En Argentina tuve una racha negativa de lesiones, no en lo futbolístico. Hice de todo para que me vaya bien, hasta que llegó un punto que fui a un sicólogo a pesar de que yo no era fanático de los siólogos. Él me dijo que lo mejor era irme del club; pasó que había venido de Europa y me dieron la 10 de Independiente, que había apostado a lo internacional. Y siempre está esa presión de ser el jugador mejor pago, de tener que rendir y por ejemplo jugar sin descansar ante una contractura, ese fue uno de los grandes problemas”, recordó.

El Cebolla regresó al fútbol uruguayo en el 2017, volviendo a defender la camiseta de Peñarol, con el que ganó otros dos Campeonatos Uruguayos jugando hasta el 2021, cuando se sumó a Plaza Colonia. Con el equipo coloniense también se consagró campeón, obteniendo el Torneo Apertura 2021, totalizando así 27 títulos en su carrera.

SU TRAYECTORIA EN LA SELECCIÓN URUGUAYA

El lacazino, nacido el 30 de setiembre de 1985, jugó quince años en la Selección Uruguaya, debutando el 15 de octubre del 2003 en un amistoso ante México en Chicago con Juan Ramón Carrasco como entrenador y finalizando su ciclo con la Celeste en el Mundial de Rusia 2018 con el Maestro Tabárez como DT.

“Viví muchas cosas en la Selección. Fue muy lindo y un orgullo, espero que mis hijas lo recuerden porque como jugador de fútbol lo más lindo que hay es defender a tu país”, destacó quien con Uruguay fue a dos Copas del Mundo (Brasil 2014 y Rusia 2018) y ganó la Copa América de Argentina 2011.

Quien jugó 110 partidos con la selección mayor de su país (convirtiendo once goles) dijo al ser consultado si se quedaba con Luis Suárez o con Edinson Cavani, con quienes compartió varios años defendiendo a la Celeste: “Los dos, porque es impresionante los goles que hacen, más Lucho que por ahí es más de área, pero Edi es impresionante lo que corre para el equipo, me sorprendió mucho.
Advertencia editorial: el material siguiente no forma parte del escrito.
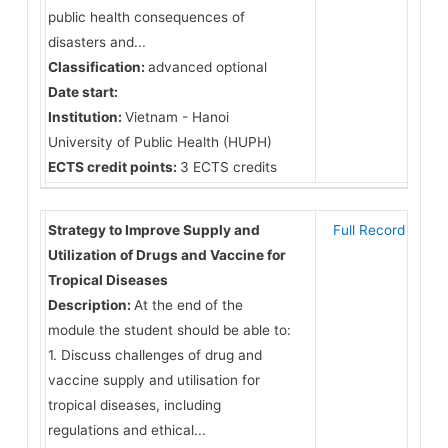
public health consequences of
disasters and...
Classification:
advanced optional
Date start:
Institution:
Vietnam - Hanoi
University of Public Health (HUPH)
ECTS credit points:
3 ECTS credits
Strategy to Improve Supply and
Full Record
Utilization of Drugs and Vaccine for
Tropical Diseases
Description:
At the end of the
module the student should be able to:
1. Discuss challenges of drug and
vaccine supply and utilisation for
tropical diseases, including
regulations and ethical...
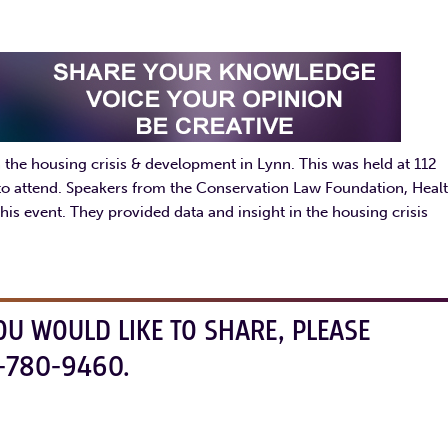
the housing crisis & development in Lynn. This was held at 112
 to attend. Speakers from the Conservation Law Foundation, Heal
his event. They provided data and insight in the housing crisis
OU WOULD LIKE TO SHARE, PLEASE
-780-9460.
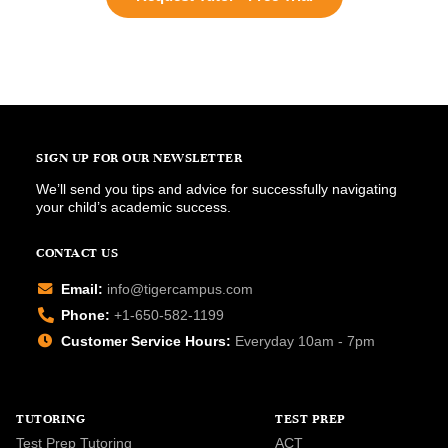
SIGN UP FOR OUR NEWSLETTER
We’ll send you tips and advice for successfully navigating
your child’s academic success.
CONTACT US
Email:
info@tigercampus.com
Phone:
+1-650-582-1199
Customer Service Hours:
Everyday 10am - 7pm
TUTORING
TEST PREP
Test Prep Tutoring
ACT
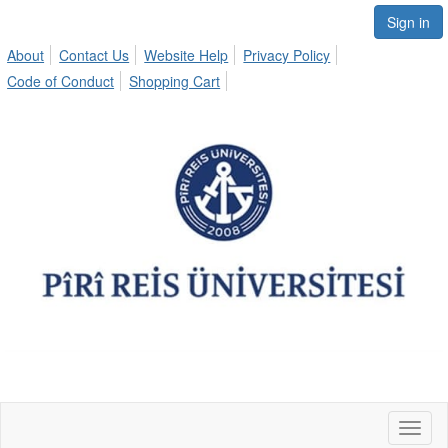
Sign in
About
Contact Us
Website Help
Privacy Policy
Code of Conduct
Shopping Cart
Toggl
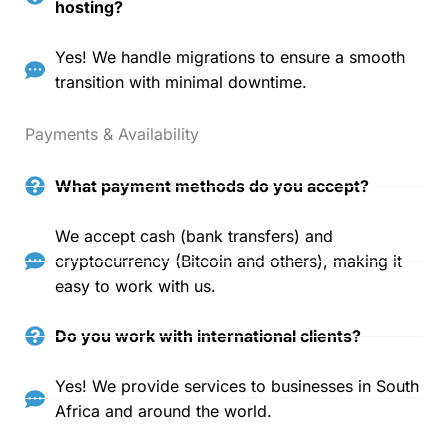
hosting?
Yes! We handle migrations to ensure a smooth
transition with minimal downtime.
Payments & Availability
What payment methods do you accept?
We accept cash (bank transfers) and
cryptocurrency (Bitcoin and others), making it
easy to work with us.
Do you work with international clients?
Yes! We provide services to businesses in South
Africa and around the world.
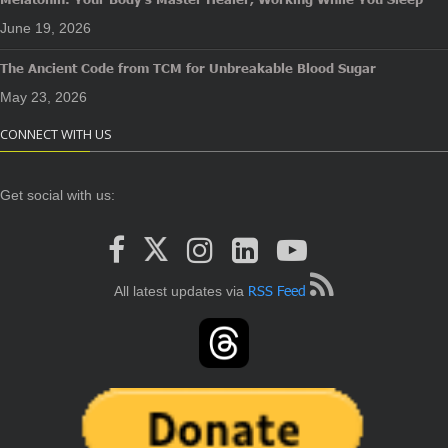
June 19, 2026
The Ancient Code from TCM for Unbreakable Blood Sugar
May 23, 2026
CONNECT WITH US
Get social with us:
RSS Feed
All latest updates via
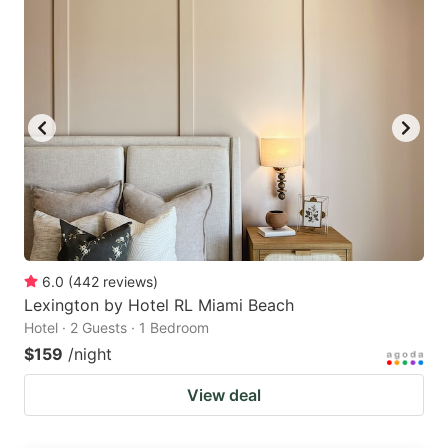
6.0
(
442
reviews
)
Lexington by Hotel RL Miami Beach
Hotel · 2 Guests · 1 Bedroom
$159
/night
View deal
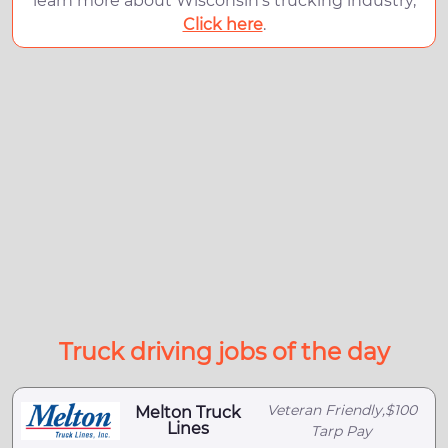
learn more about Wisconsin's trucking industry,
Click here
.
Truck driving jobs of the day
Veteran Friendly,$100
Melton Truck
Lines
Tarp Pay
Y Diego Forlán está detrás de ellos, enseguida”.

Por último, y además de sus excompañeros en la Selección, el Cebolla recordó la calidad que tenían los argentinos Lucho González y Lisandro López, con quienes coincidió en el fútbol portugués: “A Luis lo admiraba mucho por cómo jugaba, y después el Licha hacía muchos goles pese a no tener un físico privilegiado; he jugado con muchos futbolistas de muchísima calidad”.